Homily for the 33d Sunday in Ordinary Time

Homily for the
33d Sunday
in Ordinary Time

Nov. 18, 2012                                                 
Mark 13: 24-32
Ursulines, Willow Dr., New Rochelle

“They will see the Son of Man coming in the clouds with great power and glory” (Mark 13: 26).

We come in this week’s liturgy to the end times, as we do every year in the final 2 Sundays of the church year and the 1st Sunday of the new year.  We read and reflect upon the closure of human history from the biblical perspective; upon the Last Judgment and the completion of God’s plan for our salvation.

Even last week there was an allusion to all that in the reading from Hebrews, altho it wasn’t the main focus of the reading.  We were told that Christ “has appeared at the end of the ages” and judgment is coming, and he “will appear a 2d time … to bring salvation to those who eagerly await him” (9:26-28).

Today we read from Mark 13, the so-called “Marcan apocalypse,” in which Jesus speaks of those same matters, in part quoting from a prophetic hodge-podge (snippets from Isaiah, Joel, and Amos) about the impending shaking up of the universe (Mark 13:24-25).  If, from the Christian perspective, Christ is the center of history—we mark our chronology “before Christ” and “in the year of our Lord”—then his coming into history has begun the final age of that history, the age of mankind’s reconciliation with our Creator and of the universe’s renewal or restoration or redemption according to what God intended for it from the beginning.

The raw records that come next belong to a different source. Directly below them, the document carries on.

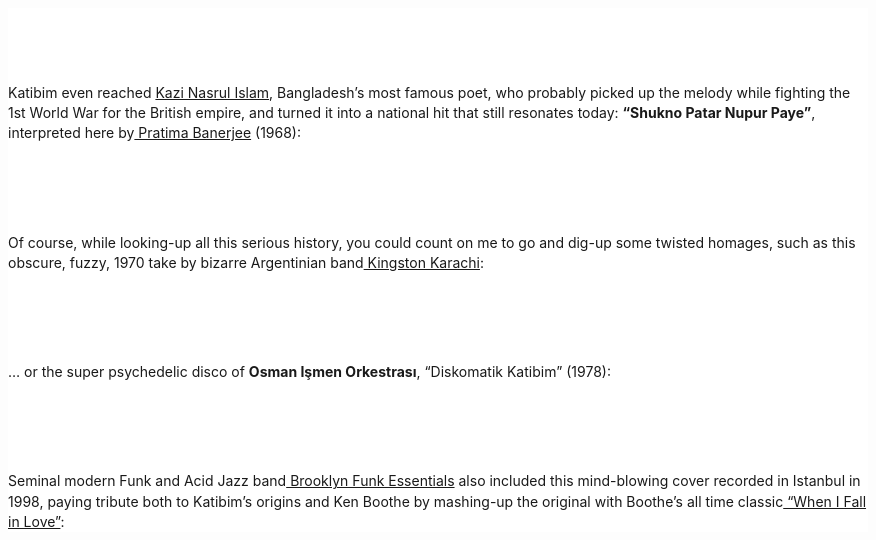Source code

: <iframe width="100%" height="380" src="https://www.youtube-nocookie.com/embed/copHzWSlU_U" title="YouTube video player" frameborder="0" allow="accelerometer; autoplay; clipboard-write; encrypted-media; gyroscope; picture-in-picture" allowfullscreen referrerpolicy="origin"></iframe>

<br>

<br>

<br>

Katibim even reached [Kazi Nasrul Islam](https://en.wikipedia.org/wiki/Kazi_Nazrul_Islam), Bangladesh’s most famous poet, who probably picked up the melody while fighting the 1st World War for the British empire, and turned it into a national hit that still resonates today: **“Shukno Patar Nupur Paye”**, interpreted here by[ Pratima Banerjee](https://en.wikipedia.org/wiki/Pratima_Bandopadhyay) (1968):

<iframe width="100%" height="380" src="https://www.youtube-nocookie.com/embed/SIIXQwR9o3g" title="YouTube video player" frameborder="0" allow="accelerometer; autoplay; clipboard-write; encrypted-media; gyroscope; picture-in-picture" allowfullscreen referrerpolicy="origin"></iframe>

<br>

<br>

<br>

Of course, while looking-up all this serious history, you could count on me to go and dig-up some twisted homages, such as this obscure, fuzzy, 1970 take by bizarre Argentinian band[ Kingston Karachi](https://www.discogs.com/artist/3068524-Kingston-Karachi):

<iframe width="100%" height="380" src="https://www.youtube-nocookie.com/embed/7dc8bRSdIfQ" title="YouTube video player" frameborder="0" allow="accelerometer; autoplay; clipboard-write; encrypted-media; gyroscope; picture-in-picture" allowfullscreen referrerpolicy="origin"></iframe>

<br>

<br>

<br>

… or the super psychedelic disco of **Osman Işmen Orkestrası**, “Diskomatik Katibim” (1978):

<iframe width="100%" height="380" src="https://www.youtube-nocookie.com/embed/m-VegENdeH4" title="YouTube video player" frameborder="0" allow="accelerometer; autoplay; clipboard-write; encrypted-media; gyroscope; picture-in-picture" allowfullscreen referrerpolicy="origin"></iframe>

<br>

<br>

<br>

Seminal modern Funk and Acid Jazz band[ Brooklyn Funk Essentials](Brooklyn%20Funk%20Essentials) also included this mind-blowing cover recorded in Istanbul in 1998, paying tribute both to Katibim’s origins and Ken Boothe by mashing-up the original with Boothe’s all time classic[ “When I Fall in Love”](https://www.youtube.com/watch?v=ylSKRd-NCCU):

<iframe width="100%" height="380" src="https://www.youtube-nocookie.com/embed/76axkgzkDbc" title="YouTube video player" frameborder="0" allow="accelerometer; autoplay; clipboard-write; encrypted-media; gyroscope; picture-in-picture" allowfullscreen referrerpolicy="origin"></iframe>
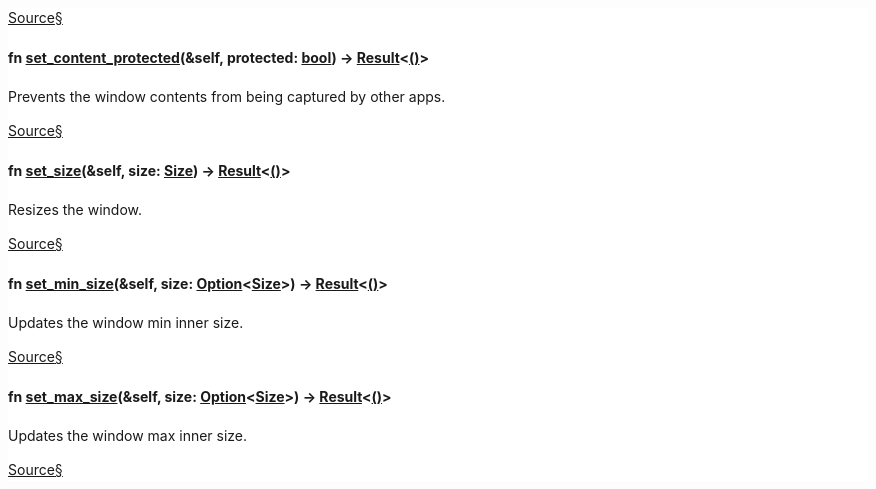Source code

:[Source](../../src/tauri/test/mock_runtime.rs.html#946-948)[§](#method.set_content_protected)

#### fn [set\_content\_protected](https://docs.rs/tauri-runtime/2.5.1/x86_64-unknown-linux-gnu/tauri_runtime/trait.WindowDispatch.html#tymethod.set_content_protected)(&self, protected: [bool](https://doc.rust-lang.org/nightly/std/primitive.bool.html)) -> [Result](https://docs.rs/tauri-runtime/2.5.1/x86_64-unknown-linux-gnu/tauri_runtime/type.Result.html "type tauri_runtime::Result")<[()](https://doc.rust-lang.org/nightly/std/primitive.unit.html)>

Prevents the window contents from being captured by other apps.

[Source](../../src/tauri/test/mock_runtime.rs.html#950-952)[§](#method.set_size)

#### fn [set\_size](https://docs.rs/tauri-runtime/2.5.1/x86_64-unknown-linux-gnu/tauri_runtime/trait.WindowDispatch.html#tymethod.set_size)(&self, size: [Size](..\enum.Size.html.md "enum tauri::Size")) -> [Result](https://docs.rs/tauri-runtime/2.5.1/x86_64-unknown-linux-gnu/tauri_runtime/type.Result.html "type tauri_runtime::Result")<[()](https://doc.rust-lang.org/nightly/std/primitive.unit.html)>

Resizes the window.

[Source](../../src/tauri/test/mock_runtime.rs.html#954-956)[§](#method.set_min_size)

#### fn [set\_min\_size](https://docs.rs/tauri-runtime/2.5.1/x86_64-unknown-linux-gnu/tauri_runtime/trait.WindowDispatch.html#tymethod.set_min_size)(&self, size: [Option](https://doc.rust-lang.org/nightly/core/option/enum.Option.html "enum core::option::Option")<[Size](..\enum.Size.html.md "enum tauri::Size")>) -> [Result](https://docs.rs/tauri-runtime/2.5.1/x86_64-unknown-linux-gnu/tauri_runtime/type.Result.html "type tauri_runtime::Result")<[()](https://doc.rust-lang.org/nightly/std/primitive.unit.html)>

Updates the window min inner size.

[Source](../../src/tauri/test/mock_runtime.rs.html#958-960)[§](#method.set_max_size)

#### fn [set\_max\_size](https://docs.rs/tauri-runtime/2.5.1/x86_64-unknown-linux-gnu/tauri_runtime/trait.WindowDispatch.html#tymethod.set_max_size)(&self, size: [Option](https://doc.rust-lang.org/nightly/core/option/enum.Option.html "enum core::option::Option")<[Size](..\enum.Size.html.md "enum tauri::Size")>) -> [Result](https://docs.rs/tauri-runtime/2.5.1/x86_64-unknown-linux-gnu/tauri_runtime/type.Result.html "type tauri_runtime::Result")<[()](https://doc.rust-lang.org/nightly/std/primitive.unit.html)>

Updates the window max inner size.

[Source](../../src/tauri/test/mock_runtime.rs.html#962-964)[§](#method.set_position)
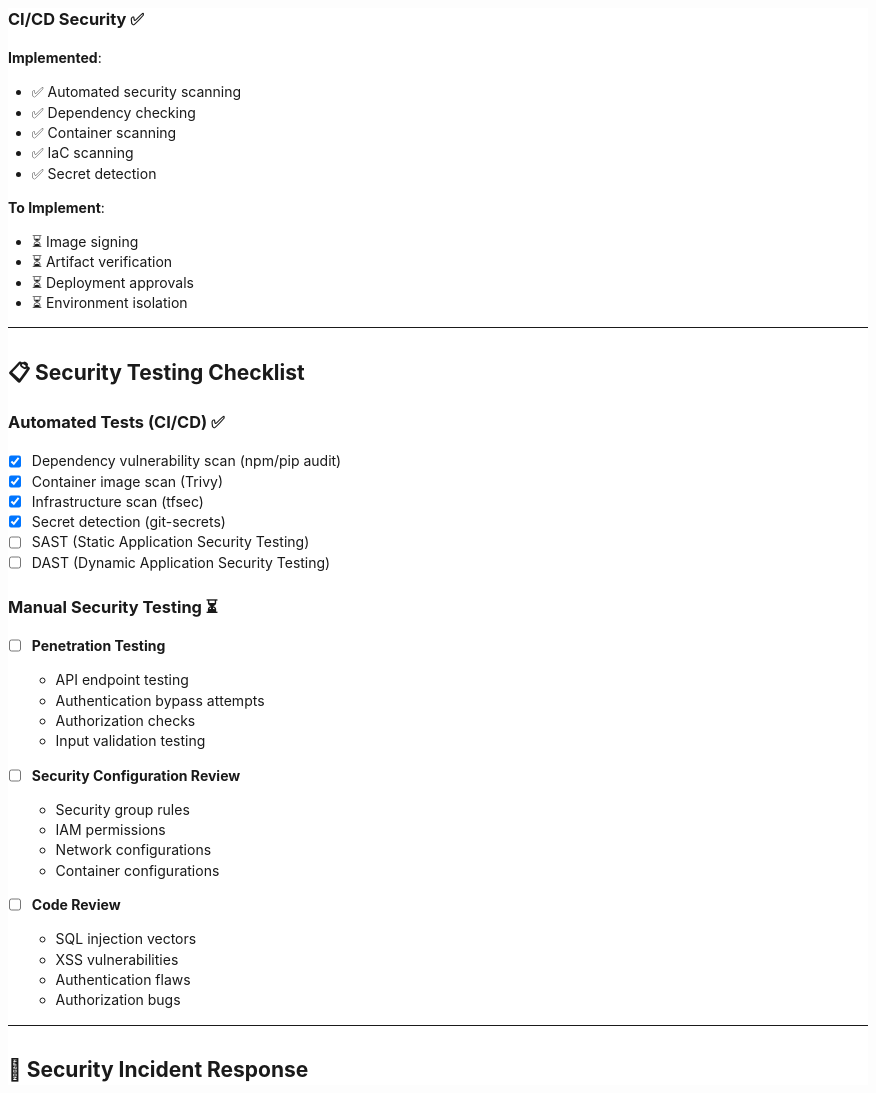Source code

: ### CI/CD Security ✅

**Implemented**:
- ✅ Automated security scanning
- ✅ Dependency checking
- ✅ Container scanning
- ✅ IaC scanning
- ✅ Secret detection

**To Implement**:
- ⏳ Image signing
- ⏳ Artifact verification
- ⏳ Deployment approvals
- ⏳ Environment isolation

---

## 📋 Security Testing Checklist

### Automated Tests (CI/CD) ✅

- [x] Dependency vulnerability scan (npm/pip audit)
- [x] Container image scan (Trivy)
- [x] Infrastructure scan (tfsec)
- [x] Secret detection (git-secrets)
- [ ] SAST (Static Application Security Testing)
- [ ] DAST (Dynamic Application Security Testing)

### Manual Security Testing ⏳

- [ ] **Penetration Testing**
  - API endpoint testing
  - Authentication bypass attempts
  - Authorization checks
  - Input validation testing

- [ ] **Security Configuration Review**
  - Security group rules
  - IAM permissions
  - Network configurations
  - Container configurations

- [ ] **Code Review**
  - SQL injection vectors
  - XSS vulnerabilities
  - Authentication flaws
  - Authorization bugs

---

## 🚨 Security Incident Response
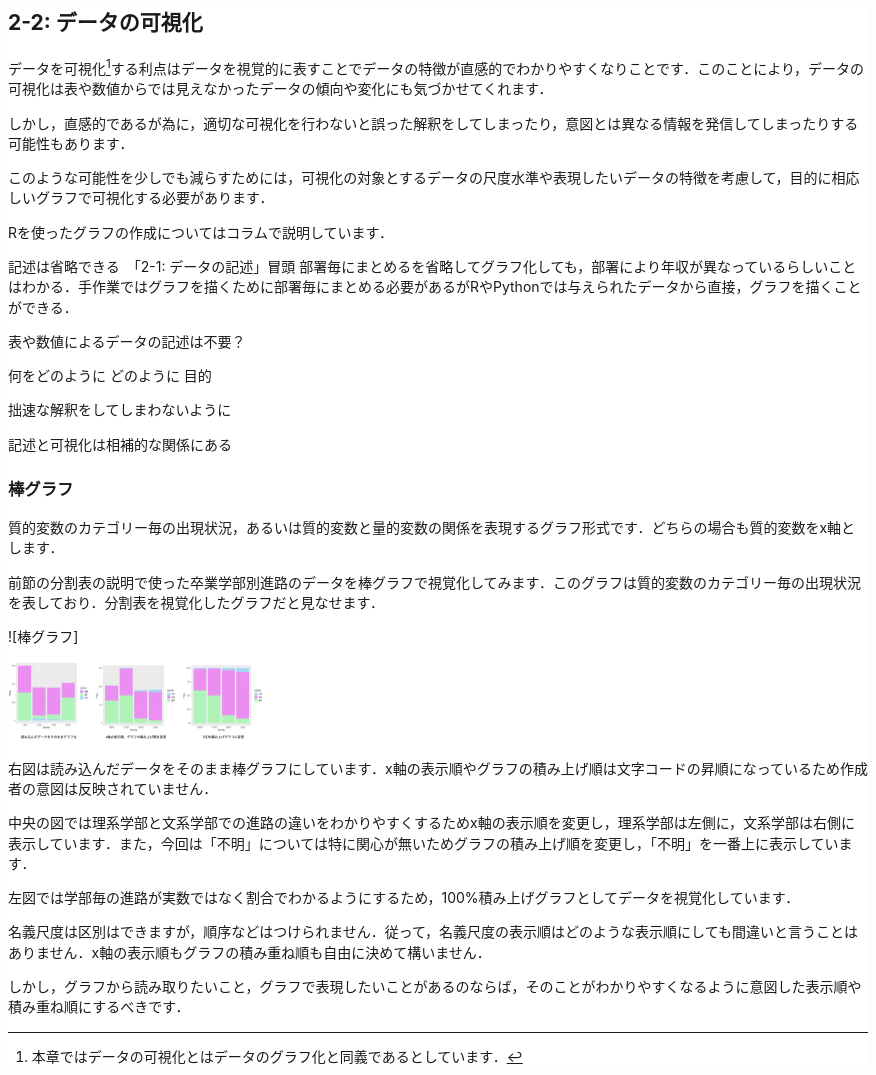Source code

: 

## 2-2: データの可視化

データを可視化[^footnote_visualization]する利点はデータを視覚的に表すことでデータの特徴が直感的でわかりやすくなりことです．このことにより，データの可視化は表や数値からでは見えなかったデータの傾向や変化にも気づかせてくれます．

しかし，直感的であるが為に，適切な可視化を行わないと誤った解釈をしてしまったり，意図とは異なる情報を発信してしまったりする可能性もあります．

このような可能性を少しでも減らすためには，可視化の対象とするデータの尺度水準や表現したいデータの特徴を考慮して，目的に相応しいグラフで可視化する必要があります．

Rを使ったグラフの作成についてはコラムで説明しています．

記述は省略できる　「2-1: データの記述」冒頭 部署毎にまとめるを省略してグラフ化しても，部署により年収が異なっているらしいことはわかる．手作業ではグラフを描くために部署毎にまとめる必要があるがRやPythonでは与えられたデータから直接，グラフを描くことができる．

表や数値によるデータの記述は不要？

何をどのように どのように 目的

拙速な解釈をしてしまわないように

記述と可視化は相補的な関係にある

[^footnote_visualization]: 本章ではデータの可視化とはデータのグラフ化と同義であるとしています．

### 棒グラフ

質的変数のカテゴリー毎の出現状況，あるいは質的変数と量的変数の関係を表現するグラフ形式です．どちらの場合も質的変数をx軸とします．

前節の分割表の説明で使った卒業学部別進路のデータを棒グラフで視覚化してみます．このグラフは質的変数のカテゴリー毎の出現状況を表しており．分割表を視覚化したグラフだと見なせます．

![棒グラフ]

<img src="kakei_fig/visualization/barGraph.png" alt="barGraph" style="zoom:25%;" />

右図は読み込んだデータをそのまま棒グラフにしています．x軸の表示順やグラフの積み上げ順は文字コードの昇順になっているため作成者の意図は反映されていません．

中央の図では理系学部と文系学部での進路の違いをわかりやすくするためx軸の表示順を変更し，理系学部は左側に，文系学部は右側に表示しています．また，今回は「不明」については特に関心が無いためグラフの積み上げ順を変更し，「不明」を一番上に表示しています．

左図では学部毎の進路が実数ではなく割合でわかるようにするため，100%積み上げグラフとしてデータを視覚化しています．

名義尺度は区別はできますが，順序などはつけられません．従って，名義尺度の表示順はどのような表示順にしても間違いと言うことはありません．x軸の表示順もグラフの積み重ね順も自由に決めて構いません．

しかし，グラフから読み取りたいこと，グラフで表現したいことがあるのならば，そのことがわかりやすくなるように意図した表示順や積み重ね順にするべきです．


[^foot_note_scale]: [Stevens, S. S., On the Theory of Scales of Measurement, Science, 103(2684), pp. 677 - 680, 1964]( https://science.sciencemag.org/content/sci/103/2684/677.full.pdf)
[^footnote_ordinal]: データに対して間隔は一定であると言う前提条件を設定することで算術計算に意味を持たせるようにすることもあります．
[^foornote_inverse]: ある演算Fにより$A$が$B$になるとき，$B$を$A$にするような演算$G$のことを$F$の逆演算と言います．
[^footnote_Fahrenheit]: 華氏温度を$F$，摂氏温度を$C$とすると$F = \frac{9}{5} C + 32$となります．
[^footnote_dimensionless]: 単位に依存しない数を無次元数と呼びます．長方形の縦横比（アスペクト比）や比重などが無次元数の例です．
[^footnote_subtraction]: 摂氏を単位とした場合と華氏を単位とした場合では足し算や割り算の結果も数値は異なりますが，足し算や引き算の結果は無次元量ではなく単位を伴った数値であるため，$(那覇市の気温) - (札幌市の気温) = 15℃ (30℃ - 15℃) = 27℉ (86℉ - 59℉)$という等式が成り立ちます．
[^7]: センチメートルで測定した長さをM，インチで測定した長さをFとすると，$F =\frac{M}{2.54}$となります．
[^8]: 与えられた間隔尺度のデータだけからは基準値が150㎝であるとはわからないので，データ同士の差は身長差として意味を持ちますが，データ同士の比は意味を持ちません．
[^9]: 与えられた名義尺度のデータだけからは高低とアルファベットの対応の仕方がわからないので，身長によるグループ分けでAに属しているのかBに属しているのかはわかりますが，AとBの高低を比較することはできません．
[^10]: xのn乗がyになるとき，xをｙのn乗根と言います
[^11]: [我が国の移動通信トラヒックの現状](https://www.soumu.go.jp/johotsusintokei/field/data/gt010602.xlsx)
[^12]: 元データの値442.3Gbpsと一致していない理由は前年度比の数値やGの値を丸めて計算しているためです．数値を丸めずに計算すれば元データの値と一致します．
[^13]: [三省堂大辞林第三版](https://www.weblio.jp/content/平均的)
[^14]: [「平成28年 国民生活基礎調査の概況」（厚生労働省）](https://www.mhlw.go.jp/toukei/saikin/hw/k-tyosa/k-tyosa16/dl/16.pdf)
[^15]: ここでの平均値は算術平均値です．貯蓄額が0の世帯もデータに含まれるため幾何平均値や調和平均値は計算できません．
[^16]: 単峰性の分布とはピークが1つの分布のことです．
[^17]: 幾何平均値も調和平均値も前年度に比べ今年度の値は大きくなります．
[^18]: データの要素数が極端に少ない場合には外れ値が最も多く出現するケースも皆無ではありません．
[^20]: 不偏分散の期待値が母分散と一致することも数学的に導かれます．
[^21]: [Quartile](https://en.wikipedia.org/wiki/Quartile)
[^22]: 正規分布は社会科学分野でも自然科学分野でも頻繁に用いられる確率分布です．詳細は◯章◯節参照．
[^footnote_ qualitative_V]: 名義尺度の変数および順序尺度の変数．
[^23]: $\chi^2$検定（カイ二乗検定）など．◯章◯節
[^footnte_height]: [学校保健統計調査令和元年度全国表「年齢別　設置者別　身長・体重の平均値及び標準偏差」](https://www.e-stat.go.jp/stat-search/files?page=1&layout=datalist&toukei=00400002&tstat=000001011648&cycle=0&tclass1=000001138504&tclass2=000001138505)を基に作成．
[^foornote_scale_conversion]: センチメートルからインチへの変換であれば$(p, q) = (0.393701, 0)$，摂氏から華氏への変換であれば$(p, q) = (1.8, 32)$となります．
[^footnote_bloodPressure]: [平成30年国民健康・栄養調査](https://www.e-stat.go.jp/stat-search?page=1&query=血圧%E3%80%80%E3%80%80収縮期&sort=year_month%20desc&layout=dataset&metadata=1&data=1)
[^footnote_salary]: [民間給与実態統計調査 -調査結果報告- 国税庁長官官房企画課](https://www.nta.go.jp/publication/statistics/kokuzeicho/minkan2016/pdf/000.pdf)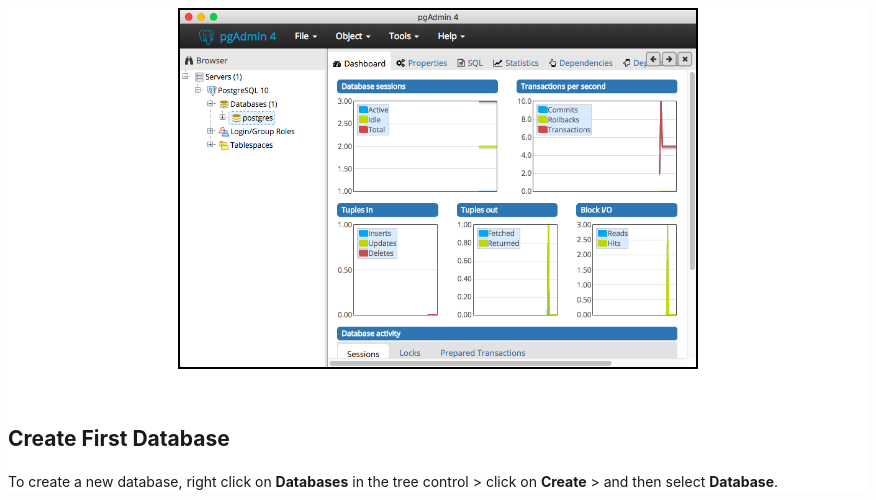 <center><img src="/images/blogs/pgadmin-tutorial-1/default_database.png" width="60%" height="60%" style="border: 2px solid black"/></center><br>

## Create First Database

To create a new database, right click on **Databases** in the tree control > click on **Create** > and then select **Database**.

The 1st part of ch. 13, which we didn’t read today, refers to “the great tribulation” that will come upon humanity—wars, earthquakes, famines, and the persecution of Jesus’ followers are mentioned (13:8-13).  All of this is associated with the destruction of Jerusalem, an unspeakable catastrophe for Jesus’ people (13:14-22).

Our passage today starts the 2d part of the chapter.  Jesus—who is answering questions posed to him by Peter, Andrew, James, and John (13:3)—moves from the disaster of the Holy City’s destruction to the disaster of “those days,” a prophetic phrase referring to the last days of human history, to the days when God will manifest his justice, destroy evildoers, and vindicate his people.

Jesus quotes the symbolic language of the prophets about the sun, the moon, the stars, and “the powers of heaven.”  Earth and sky as we know them will be overturned.  Insofar as the heavenly bodies represent the false gods of the pagans, they will be darkened, their meaninglessness made evident.

Then, with a quotation from Daniel (7:13), he invokes the coming of the Son of Man, who is a divine figure, as indicated by his “coming in the clouds with great power and glory” (13:26); and this of course refers to Jesus himself.  In all his godly glory, Jesus will return when the course of our universe is complete.  His angels will “gather his elect, his chosen ones, “from the four winds, from the end of the earth” (13:27).  The prophets had spoken of God’s gathering his scattered people and returning them to Jerusalem.  Jesus broadens the ingathering to reflect his commission to his apostles to preach the Gospel to the ends of the earth (Mark 16:15,20), but he doesn’t say where they shall be gathered.  The implication is that they are being saved, even as “heaven and earth pass away” (13:31)—heaven here meaning, evidently, the material heavens:  the sky, the sun, the moon, the planets, the stars, all of which have, metaphorically, been darkened and fallen from the sky.

All material things shall pass.  History shall come to a dead stop.  But Jesus’ words shall stand:  his word that God is faithful, that God has elected or chosen his people for salvation and not for destruction, but that all persons shall be accountable for their words and actions, and that his people must stand fast thru persecution and thru any other tribulation.  And the Son of Man will surely complete the redemption he has begun.